The journal articles present remedies to the structural chasms in women's health care, with key roles for advocates, policymakers, researchers, healthcare leaders, educators, and the media (see more below).

“The United States has an abysmal record when it comes to Black maternal health. We know that change comes through both practice and policy. The Bridging the Chasm agenda sets the strategy for addressing structural racism in systems of care and identifies the policy changes required to eliminate needless inequities in Black maternal outcomes,” says Linda Goler Blount, MPH, president and CEO of the Black Women’s Health Imperative and another contributor to the journal articles.

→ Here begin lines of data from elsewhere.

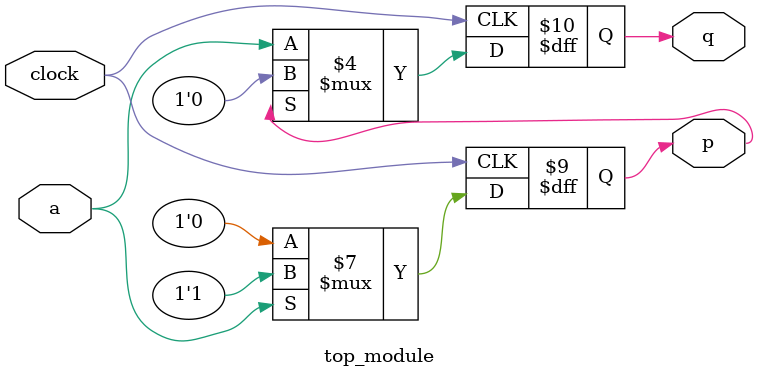
<source format=sv>
module top_module (
    input clock,
    input a, 
    output reg p,
    output reg q
);

always @(posedge clock) begin
    // Update p
    if (a) begin
        p <= 1;
    end else begin
        p <= 0;
    end

    // Update q
    if (p == 1) begin
        q <= 0;
    end else begin
        q <= a;
    end
end

endmodule

</source>
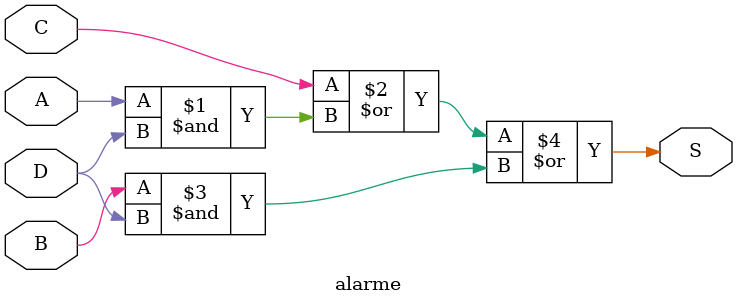
<source format=v>
module alarme(A,B,C,D, S);
    input A, B, C, D;
    output S;

    assign S = C | (A & D) | (B & D);
endmodule

</source>
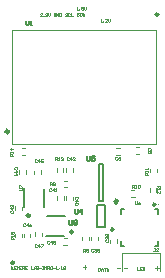
<source format=gto>
G04 Layer_Color=65535*
%FSLAX24Y24*%
%MOIN*%
G70*
G01*
G75*
%ADD25C,0.0051*%
%ADD27C,0.0079*%
%ADD28C,0.0098*%
%ADD30C,0.0100*%
%ADD32C,0.0050*%
%ADD52C,0.0039*%
%ADD53C,0.0030*%
%ADD54C,0.0030*%
D25*
X4525Y1799D02*
G03*
X4525Y1799I-1J0D01*
G01*
X4008Y1878D02*
X4276D01*
X4008D02*
Y2626D01*
X4276D01*
Y1878D02*
Y2626D01*
D27*
X1591Y2559D02*
Y3189D01*
X2252Y2567D02*
Y3173D01*
X5927Y2481D02*
X6036D01*
X4815D02*
X4923D01*
X5927Y1261D02*
X6036D01*
X4815D02*
X4923D01*
X6036Y2324D02*
Y2481D01*
Y1261D02*
Y1418D01*
X4815Y2324D02*
Y2481D01*
Y1261D02*
Y1418D01*
X4087Y2764D02*
Y3984D01*
X4205Y2764D02*
Y3984D01*
X4087D02*
X4205D01*
X4087Y2764D02*
X4205D01*
X2323Y1598D02*
X2913D01*
X2339Y2268D02*
X2929D01*
D28*
X1770Y2276D02*
G03*
X1770Y2276I-49J0D01*
G01*
X3211Y1728D02*
G03*
X3211Y1728I-49J0D01*
G01*
D30*
X6052Y8980D02*
G03*
X6052Y8980I-42J0D01*
G01*
X1245Y700D02*
G03*
X1245Y700I-45J0D01*
G01*
X4559Y1810D02*
G03*
X4559Y1810I-39J0D01*
G01*
X4704Y2754D02*
G03*
X4704Y2754I-56J0D01*
G01*
X5952Y2639D02*
G03*
X5952Y2639I-35J0D01*
G01*
X1075Y5073D02*
G03*
X1075Y5073I-59J0D01*
G01*
D32*
X4677Y2674D02*
G03*
X4677Y2674I-31J0D01*
G01*
X1644Y8767D02*
Y8642D01*
X1669Y8617D01*
X1719D01*
X1744Y8642D01*
Y8767D01*
X1794Y8617D02*
X1843D01*
X1819D01*
Y8767D01*
X1794Y8742D01*
X3271Y2477D02*
Y2352D01*
X3296Y2327D01*
X3346D01*
X3371Y2352D01*
Y2477D01*
X3496Y2327D02*
Y2477D01*
X3421Y2402D01*
X3521D01*
X3680Y4247D02*
Y4122D01*
X3705Y4097D01*
X3755D01*
X3780Y4122D01*
Y4247D01*
X3930D02*
X3830D01*
Y4172D01*
X3880Y4197D01*
X3905D01*
X3930Y4172D01*
Y4122D01*
X3905Y4097D01*
X3855D01*
X3830Y4122D01*
X3086Y2108D02*
Y1983D01*
X3111Y1958D01*
X3161D01*
X3186Y1983D01*
Y2108D01*
X3236Y2083D02*
X3261Y2108D01*
X3311D01*
X3336Y2083D01*
Y2058D01*
X3311Y2033D01*
X3336Y2008D01*
Y1983D01*
X3311Y1958D01*
X3261D01*
X3236Y1983D01*
Y2008D01*
X3261Y2033D01*
X3236Y2058D01*
Y2083D01*
X3261Y2033D02*
X3311D01*
D52*
X1055Y5074D02*
G03*
X1055Y5074I-39J0D01*
G01*
X6055Y2639D02*
G03*
X6055Y2639I-20J0D01*
G01*
X1184Y4670D02*
Y8470D01*
Y4670D02*
X5984D01*
Y8470D01*
X1184D02*
X5984D01*
D53*
X1915Y3648D02*
Y3768D01*
X6106Y429D02*
X6108Y427D01*
X6106Y429D02*
Y1025D01*
X6104Y1027D02*
X6106Y1025D01*
X4860Y1027D02*
X6104D01*
X4849Y1016D02*
X4860Y1027D01*
X4849Y430D02*
Y1016D01*
X6015Y458D02*
Y607D01*
X5955Y532D02*
X6066D01*
X4902Y512D02*
X5008D01*
X4674Y518D02*
X4780D01*
X3544Y552D02*
X3655D01*
X3604Y478D02*
Y627D01*
X5298Y4324D02*
X5418D01*
X5303Y4544D02*
X5423D01*
X4642Y4297D02*
X4762D01*
X4640Y4515D02*
X4760D01*
X5143Y2897D02*
X5263D01*
X5138Y3128D02*
X5258D01*
X5987Y3070D02*
Y3190D01*
X5769Y3067D02*
Y3187D01*
X5995Y3718D02*
Y3838D01*
X5772Y3718D02*
Y3838D01*
X4690Y1356D02*
Y1476D01*
X4458Y1352D02*
Y1472D01*
X4034Y1447D02*
Y1567D01*
X3811Y1444D02*
Y1564D01*
X3748Y1442D02*
Y1562D01*
X3522Y1447D02*
Y1567D01*
X3195Y2787D02*
Y2907D01*
X2977Y2789D02*
Y2909D01*
X2896Y2789D02*
Y2909D01*
X2681Y2789D02*
Y2909D01*
X2895Y3437D02*
X3015D01*
X2895Y3211D02*
X3015D01*
X3204Y3731D02*
Y3851D01*
X2982Y3724D02*
Y3844D01*
X2879Y3734D02*
Y3854D01*
X2664Y3729D02*
Y3849D01*
X2890Y1299D02*
X3010D01*
X2898Y1513D02*
X3018D01*
X2178Y1587D02*
Y1707D01*
X1956Y1589D02*
Y1709D01*
X1782Y1543D02*
Y1663D01*
X1567Y1543D02*
Y1663D01*
X1496Y1543D02*
Y1663D01*
X1279Y1546D02*
Y1666D01*
X1506Y2450D02*
Y2570D01*
X1276Y2455D02*
Y2575D01*
X2148Y3656D02*
Y3776D01*
X1634Y3664D02*
Y3784D01*
X1414Y3664D02*
Y3784D01*
X1498Y4307D02*
X1618D01*
X1499Y4534D02*
X1619D01*
X2477Y3163D02*
X2460Y3180D01*
X2427D01*
X2410Y3163D01*
Y3097D01*
X2427Y3080D01*
X2460D01*
X2477Y3097D01*
X2560Y3080D02*
Y3180D01*
X2510Y3130D01*
X2577D01*
X2610Y3080D02*
X2643D01*
X2627D01*
Y3180D01*
X2610Y3163D01*
X5951Y1186D02*
X5917D01*
X5934D01*
Y1103D01*
X5917Y1086D01*
X5901D01*
X5884Y1103D01*
X6051Y1086D02*
X5984D01*
X6051Y1153D01*
Y1169D01*
X6034Y1186D01*
X6001D01*
X5984Y1169D01*
X5788Y4452D02*
X5805Y4469D01*
Y4502D01*
X5788Y4519D01*
X5722D01*
X5705Y4502D01*
Y4469D01*
X5722Y4452D01*
X5805Y4352D02*
Y4419D01*
X5755D01*
X5772Y4386D01*
Y4369D01*
X5755Y4352D01*
X5722D01*
X5705Y4369D01*
Y4402D01*
X5722Y4419D01*
X4685Y4220D02*
X4668Y4237D01*
X4635D01*
X4618Y4220D01*
Y4154D01*
X4635Y4137D01*
X4668D01*
X4685Y4154D01*
X4785Y4237D02*
X4751Y4220D01*
X4718Y4187D01*
Y4154D01*
X4735Y4137D01*
X4768D01*
X4785Y4154D01*
Y4170D01*
X4768Y4187D01*
X4718D01*
X1415Y3119D02*
X1498D01*
X1515Y3136D01*
Y3169D01*
X1498Y3186D01*
X1415D01*
Y3219D02*
Y3286D01*
X1432D01*
X1498Y3219D01*
X1515D01*
X4309Y1462D02*
X4292Y1445D01*
Y1412D01*
X4309Y1395D01*
X4375D01*
X4392Y1412D01*
Y1445D01*
X4375Y1462D01*
X4309Y1495D02*
X4292Y1512D01*
Y1545D01*
X4309Y1562D01*
X4325D01*
X4342Y1545D01*
Y1528D01*
Y1545D01*
X4359Y1562D01*
X4375D01*
X4392Y1545D01*
Y1512D01*
X4375Y1495D01*
X4309Y1595D02*
X4292Y1612D01*
Y1645D01*
X4309Y1662D01*
X4325D01*
X4342Y1645D01*
X4359Y1662D01*
X4375D01*
X4392Y1645D01*
Y1612D01*
X4375Y1595D01*
X4359D01*
X4342Y1612D01*
X4325Y1595D01*
X4309D01*
X4342Y1612D02*
Y1645D01*
X3879Y1154D02*
X3862Y1171D01*
X3829D01*
X3812Y1154D01*
Y1088D01*
X3829Y1071D01*
X3862D01*
X3879Y1088D01*
X3912Y1154D02*
X3929Y1171D01*
X3962D01*
X3979Y1154D01*
Y1138D01*
X3962Y1121D01*
X3945D01*
X3962D01*
X3979Y1104D01*
Y1088D01*
X3962Y1071D01*
X3929D01*
X3912Y1088D01*
X4012D02*
X4029Y1071D01*
X4062D01*
X4079Y1088D01*
Y1154D01*
X4062Y1171D01*
X4029D01*
X4012Y1154D01*
Y1138D01*
X4029Y1121D01*
X4079D01*
X3344Y2831D02*
X3361Y2848D01*
Y2881D01*
X3344Y2898D01*
X3278D01*
X3261Y2881D01*
Y2848D01*
X3278Y2831D01*
X3261Y2748D02*
X3361D01*
X3311Y2798D01*
Y2731D01*
X3344Y2698D02*
X3361Y2681D01*
Y2648D01*
X3344Y2631D01*
X3278D01*
X3261Y2648D01*
Y2681D01*
X3278Y2698D01*
X3344D01*
X3062Y4206D02*
X3045Y4223D01*
X3012D01*
X2995Y4206D01*
Y4140D01*
X3012Y4123D01*
X3045D01*
X3062Y4140D01*
X3145Y4123D02*
Y4223D01*
X3095Y4173D01*
X3162D01*
X3262Y4123D02*
X3195D01*
X3262Y4190D01*
Y4206D01*
X3245Y4223D01*
X3212D01*
X3195Y4206D01*
X1141Y2433D02*
X1124Y2416D01*
Y2383D01*
X1141Y2366D01*
X1207D01*
X1224Y2383D01*
Y2416D01*
X1207Y2433D01*
X1224Y2516D02*
X1124D01*
X1174Y2466D01*
Y2533D01*
X1141Y2566D02*
X1124Y2583D01*
Y2616D01*
X1141Y2633D01*
X1157D01*
X1174Y2616D01*
Y2599D01*
Y2616D01*
X1191Y2633D01*
X1207D01*
X1224Y2616D01*
Y2583D01*
X1207Y2566D01*
X1331Y3812D02*
X1348Y3829D01*
Y3862D01*
X1331Y3879D01*
X1265D01*
X1248Y3862D01*
Y3829D01*
X1265Y3812D01*
X1248Y3729D02*
X1348D01*
X1298Y3779D01*
Y3712D01*
X1248Y3629D02*
X1348D01*
X1298Y3679D01*
Y3612D01*
X2005Y4124D02*
X1988Y4141D01*
X1955D01*
X1938Y4124D01*
Y4057D01*
X1955Y4041D01*
X1988D01*
X2005Y4057D01*
X2088Y4041D02*
Y4141D01*
X2038Y4091D01*
X2105D01*
X2205Y4141D02*
X2138D01*
Y4091D01*
X2172Y4107D01*
X2188D01*
X2205Y4091D01*
Y4057D01*
X2188Y4041D01*
X2155D01*
X2138Y4057D01*
X1624Y2003D02*
X1607Y2020D01*
X1574D01*
X1557Y2003D01*
Y1937D01*
X1574Y1920D01*
X1607D01*
X1624Y1937D01*
X1707Y1920D02*
Y2020D01*
X1657Y1970D01*
X1724D01*
X1824Y2020D02*
X1790Y2003D01*
X1757Y1970D01*
Y1937D01*
X1774Y1920D01*
X1807D01*
X1824Y1937D01*
Y1953D01*
X1807Y1970D01*
X1757D01*
X2009Y1301D02*
X1992Y1318D01*
X1959D01*
X1942Y1301D01*
Y1235D01*
X1959Y1218D01*
X1992D01*
X2009Y1235D01*
X2092Y1218D02*
Y1318D01*
X2042Y1268D01*
X2109D01*
X2142Y1318D02*
X2209D01*
Y1301D01*
X2142Y1235D01*
Y1218D01*
X2413Y1421D02*
X2396Y1438D01*
X2363D01*
X2346Y1421D01*
Y1355D01*
X2363Y1338D01*
X2396D01*
X2413Y1355D01*
X2496Y1338D02*
Y1438D01*
X2446Y1388D01*
X2513D01*
X2546Y1421D02*
X2563Y1438D01*
X2596D01*
X2613Y1421D01*
Y1405D01*
X2596Y1388D01*
X2613Y1371D01*
Y1355D01*
X2596Y1338D01*
X2563D01*
X2546Y1355D01*
Y1371D01*
X2563Y1388D01*
X2546Y1405D01*
Y1421D01*
X2563Y1388D02*
X2596D01*
X2436Y3275D02*
Y3375D01*
X2486D01*
X2503Y3358D01*
Y3325D01*
X2486Y3308D01*
X2436D01*
X2469D02*
X2503Y3275D01*
X2536Y3358D02*
X2553Y3375D01*
X2586D01*
X2603Y3358D01*
Y3342D01*
X2586Y3325D01*
X2603Y3308D01*
Y3292D01*
X2586Y3275D01*
X2553D01*
X2536Y3292D01*
Y3308D01*
X2553Y3325D01*
X2536Y3342D01*
Y3358D01*
X2553Y3325D02*
X2586D01*
X3555Y1071D02*
Y1171D01*
X3605D01*
X3622Y1154D01*
Y1121D01*
X3605Y1104D01*
X3555D01*
X3588D02*
X3622Y1071D01*
X3655Y1088D02*
X3672Y1071D01*
X3705D01*
X3722Y1088D01*
Y1154D01*
X3705Y1171D01*
X3672D01*
X3655Y1154D01*
Y1138D01*
X3672Y1121D01*
X3722D01*
X5184Y3195D02*
Y3295D01*
X5234D01*
X5250Y3279D01*
Y3245D01*
X5234Y3229D01*
X5184D01*
X5217D02*
X5250Y3195D01*
X5284D02*
X5317D01*
X5300D01*
Y3295D01*
X5284Y3279D01*
X5367D02*
X5383Y3295D01*
X5417D01*
X5433Y3279D01*
Y3212D01*
X5417Y3195D01*
X5383D01*
X5367Y3212D01*
Y3279D01*
X5700Y3633D02*
X5600D01*
Y3683D01*
X5617Y3700D01*
X5650D01*
X5667Y3683D01*
Y3633D01*
Y3666D02*
X5700Y3700D01*
Y3733D02*
Y3766D01*
Y3750D01*
X5600D01*
X5617Y3733D01*
X5700Y3816D02*
Y3850D01*
Y3833D01*
X5600D01*
X5617Y3816D01*
X6025Y3271D02*
X6125D01*
Y3221D01*
X6108Y3204D01*
X6075D01*
X6058Y3221D01*
Y3271D01*
Y3238D02*
X6025Y3204D01*
Y3171D02*
Y3138D01*
Y3154D01*
X6125D01*
X6108Y3171D01*
X6025Y3021D02*
Y3088D01*
X6092Y3021D01*
X6108D01*
X6125Y3038D01*
Y3071D01*
X6108Y3088D01*
X2616Y4123D02*
Y4223D01*
X2666D01*
X2683Y4206D01*
Y4173D01*
X2666Y4156D01*
X2616D01*
X2649D02*
X2683Y4123D01*
X2716D02*
X2749D01*
X2733D01*
Y4223D01*
X2716Y4206D01*
X2799D02*
X2816Y4223D01*
X2849D01*
X2866Y4206D01*
Y4190D01*
X2849Y4173D01*
X2833D01*
X2849D01*
X2866Y4156D01*
Y4140D01*
X2849Y4123D01*
X2816D01*
X2799Y4140D01*
X1206Y4271D02*
X1106D01*
Y4321D01*
X1123Y4338D01*
X1156D01*
X1173Y4321D01*
Y4271D01*
Y4304D02*
X1206Y4338D01*
Y4371D02*
Y4404D01*
Y4388D01*
X1106D01*
X1123Y4371D01*
X1206Y4504D02*
X1106D01*
X1156Y4454D01*
Y4521D01*
X1227Y1482D02*
X1127D01*
Y1532D01*
X1144Y1549D01*
X1177D01*
X1194Y1532D01*
Y1482D01*
Y1515D02*
X1227Y1549D01*
Y1582D02*
Y1615D01*
Y1599D01*
X1127D01*
X1144Y1582D01*
X1127Y1732D02*
Y1665D01*
X1177D01*
X1160Y1699D01*
Y1715D01*
X1177Y1732D01*
X1210D01*
X1227Y1715D01*
Y1682D01*
X1210Y1665D01*
D54*
X5290Y2750D02*
Y2667D01*
X5307Y2650D01*
X5340D01*
X5356Y2667D01*
Y2750D01*
X5456D02*
X5423Y2733D01*
X5390Y2700D01*
Y2667D01*
X5406Y2650D01*
X5440D01*
X5456Y2667D01*
Y2683D01*
X5440Y2700D01*
X5390D01*
X2180Y8919D02*
X2117D01*
X2180Y8982D01*
Y8997D01*
X2165Y9013D01*
X2133D01*
X2117Y8997D01*
X2212Y8919D02*
Y8934D01*
X2228D01*
Y8919D01*
X2212D01*
X2291Y8934D02*
X2306Y8919D01*
X2338D01*
X2354Y8934D01*
Y8997D01*
X2338Y9013D01*
X2306D01*
X2291Y8997D01*
Y8982D01*
X2306Y8966D01*
X2354D01*
X2385Y9013D02*
Y8950D01*
X2417Y8919D01*
X2448Y8950D01*
Y9013D01*
X5340Y544D02*
Y450D01*
X5403D01*
X5497Y544D02*
X5434D01*
Y450D01*
X5497D01*
X5434Y497D02*
X5466D01*
X5529Y544D02*
Y450D01*
X5576D01*
X5592Y466D01*
Y529D01*
X5576Y544D01*
X5529D01*
X4043Y524D02*
Y430D01*
X4090D01*
X4106Y446D01*
Y509D01*
X4090Y524D01*
X4043D01*
X4137Y430D02*
Y493D01*
X4169Y524D01*
X4200Y493D01*
Y430D01*
Y477D01*
X4137D01*
X4232Y524D02*
X4295D01*
X4263D01*
Y430D01*
X4326D02*
Y493D01*
X4358Y524D01*
X4389Y493D01*
Y430D01*
Y477D01*
X4326D01*
X1141Y577D02*
Y483D01*
Y514D01*
X1204Y577D01*
X1157Y530D01*
X1204Y483D01*
X1298Y577D02*
X1235D01*
Y483D01*
X1298D01*
X1235Y530D02*
X1267D01*
X1330Y483D02*
Y577D01*
X1361Y546D01*
X1393Y577D01*
Y483D01*
X1487Y577D02*
X1424D01*
Y483D01*
X1487D01*
X1424Y530D02*
X1456D01*
X1519Y483D02*
Y577D01*
X1566D01*
X1582Y562D01*
Y530D01*
X1566Y514D01*
X1519D01*
X1550D02*
X1582Y483D01*
X1676Y577D02*
X1613D01*
Y483D01*
X1676D01*
X1613Y530D02*
X1645D01*
X1802Y577D02*
Y483D01*
X1865D01*
X1897D02*
Y546D01*
X1928Y577D01*
X1960Y546D01*
Y483D01*
Y530D01*
X1897D01*
X1991Y577D02*
Y483D01*
X2038D01*
X2054Y499D01*
Y514D01*
X2038Y530D01*
X1991D01*
X2038D01*
X2054Y546D01*
Y562D01*
X2038Y577D01*
X1991D01*
X2086Y530D02*
X2149D01*
X2180Y577D02*
X2212D01*
X2196D01*
Y483D01*
X2180D01*
X2212D01*
X2259D02*
Y577D01*
X2290Y546D01*
X2322Y577D01*
Y483D01*
X2353D02*
Y577D01*
X2400D01*
X2416Y562D01*
Y530D01*
X2400Y514D01*
X2353D01*
X2385D02*
X2416Y483D01*
X2448Y562D02*
X2463Y577D01*
X2495D01*
X2511Y562D01*
Y499D01*
X2495Y483D01*
X2463D01*
X2448Y499D01*
Y562D01*
X2542Y530D02*
X2605D01*
X2637Y483D02*
X2668D01*
X2652D01*
Y577D01*
X2637Y562D01*
X2715Y483D02*
X2778Y546D01*
X2810Y483D02*
X2841D01*
X2825D01*
Y577D01*
X2810Y562D01*
X2888D02*
X2904Y577D01*
X2936D01*
X2951Y562D01*
Y546D01*
X2936Y530D01*
X2951Y514D01*
Y499D01*
X2936Y483D01*
X2904D01*
X2888Y499D01*
Y514D01*
X2904Y530D01*
X2888Y546D01*
Y562D01*
X2904Y530D02*
X2936D01*
X4130Y8730D02*
X4161D01*
X4146D01*
Y8824D01*
X4130Y8809D01*
X4209Y8730D02*
Y8746D01*
X4224D01*
Y8730D01*
X4209D01*
X4350D02*
X4287D01*
X4350Y8793D01*
Y8809D01*
X4335Y8824D01*
X4303D01*
X4287Y8809D01*
X4382Y8824D02*
Y8761D01*
X4413Y8730D01*
X4445Y8761D01*
Y8824D01*
X3330Y9136D02*
X3362D01*
X3346D01*
Y9230D01*
X3330Y9215D01*
X3409Y9136D02*
Y9152D01*
X3425D01*
Y9136D01*
X3409D01*
X3488Y9215D02*
X3504Y9230D01*
X3535D01*
X3551Y9215D01*
Y9199D01*
X3535Y9183D01*
X3551Y9168D01*
Y9152D01*
X3535Y9136D01*
X3504D01*
X3488Y9152D01*
Y9168D01*
X3504Y9183D01*
X3488Y9199D01*
Y9215D01*
X3504Y9183D02*
X3535D01*
X3582Y9230D02*
Y9168D01*
X3614Y9136D01*
X3645Y9168D01*
Y9230D01*
X3400Y9009D02*
X3385Y9025D01*
X3353D01*
X3337Y9009D01*
Y8993D01*
X3353Y8977D01*
X3385D01*
X3400Y8962D01*
Y8946D01*
X3385Y8930D01*
X3353D01*
X3337Y8946D01*
X3432Y9025D02*
Y8930D01*
X3479D01*
X3495Y8946D01*
Y9009D01*
X3479Y9025D01*
X3432D01*
X3526Y8930D02*
Y8993D01*
X3558Y9025D01*
X3589Y8993D01*
Y8930D01*
Y8977D01*
X3526D01*
X3011Y9003D02*
X2995Y9019D01*
X2964D01*
X2948Y9003D01*
Y8987D01*
X2964Y8972D01*
X2995D01*
X3011Y8956D01*
Y8940D01*
X2995Y8924D01*
X2964D01*
X2948Y8940D01*
X3106Y9003D02*
X3090Y9019D01*
X3058D01*
X3043Y9003D01*
Y8940D01*
X3058Y8924D01*
X3090D01*
X3106Y8940D01*
X3137Y9019D02*
Y8924D01*
X3200D01*
X2625Y9003D02*
X2609Y9019D01*
X2577D01*
X2562Y9003D01*
Y8940D01*
X2577Y8924D01*
X2609D01*
X2625Y8940D01*
Y8972D01*
X2593D01*
X2656Y8924D02*
Y9019D01*
X2719Y8924D01*
Y9019D01*
X2751D02*
Y8924D01*
X2798D01*
X2813Y8940D01*
Y9003D01*
X2798Y9019D01*
X2751D01*
M02*

</source>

The agenda is the product of two years of collective work, launched at an innovative national conference hosted at Boston University in 2018. The conference brought together women with lived experiences of complicated pregnancies, clinicians, researchers, health system innovators, policymakers, and private sector advocates to identify the gaps in care after pregnancy and other systemic issues, and to outline an agenda for transformation. A group of dedicated stakeholders—the Bridge the Chasm Collaborative—co-created the resulting agenda. 

The Gaps

  • The healthcare system is divided into reproductive functions and “all the rest.” Pregnancy and birth have long-term effects on health, but, even after clear warning signals, follow up care after pregnancy is exceedingly poor, as low as 50% for gestational diabetes among insured women (and lower for women on Medicaid), and 26% for gestational hypertension.
  • Healthcare and insurance policies support birthing people when they are pregnant and for about 8 weeks postpartum—then new mothers fall into a chasm of disconnected health care at best, and no health care at worst. Medicaid coverage for mothers ends after 60 days, while children remain covered by public insurance (CHIP). Well childcare for the first three years of life is routine, but no such system exists for mothers. 
  • Inequities between Black and White women extend from maternal mortality to chronic illnesses that place women at risk during reproductive years and beyond. Black women across the income spectrum and from all walks of life die from preventable pregnancy-related complications at 3 to 4 times the rate of non-Hispanic White women, and experience severe maternal morbidity (life-threatening complications) at twice the rate. Among pregnant and postpartum women, Black women had a 50% greater risk than Whites of dying from heart disease.
  • Women’s needs and voices are often ignored or simply not central to their healthcare experience, and disrespect and racism (interpersonal and structural) are common in reproductive health care for Black women. In the 2019 Giving Voice to Mothers survey, 27.2% of women of color with low socioeconomic status reported verbal or physical abuse during maternity care, compared with 18.7% of White women.

The Agenda

  • Hold healthcare institutions and clinicians responsible for ending the epidemic of disrespect for women of color, linking progress to accreditation.
  • Provide infrastructure support to community-based organizations run by and for Black, Indigenous, and other women of color.
  • Extend holistic, team-based care to the postpartum year and beyond, with integration of doulas and community health workers on teams.
  • Expand Medicaid coverage across the full postpartum year and support the development of Medicaid pay-for-performance policies that require linkage to primary care. 
  • Preserve maternal narratives and data across providers and specialties.
  • Align research with women’s lived experiences and center their voices in the design, conduct, and dissemination of findings.

In their commentary, the authors note that the Momnibus Act offers an ideal platform on which to build key planks of the Bridge the Chasm Agenda, investing in mothers not only during but long after pregnancy.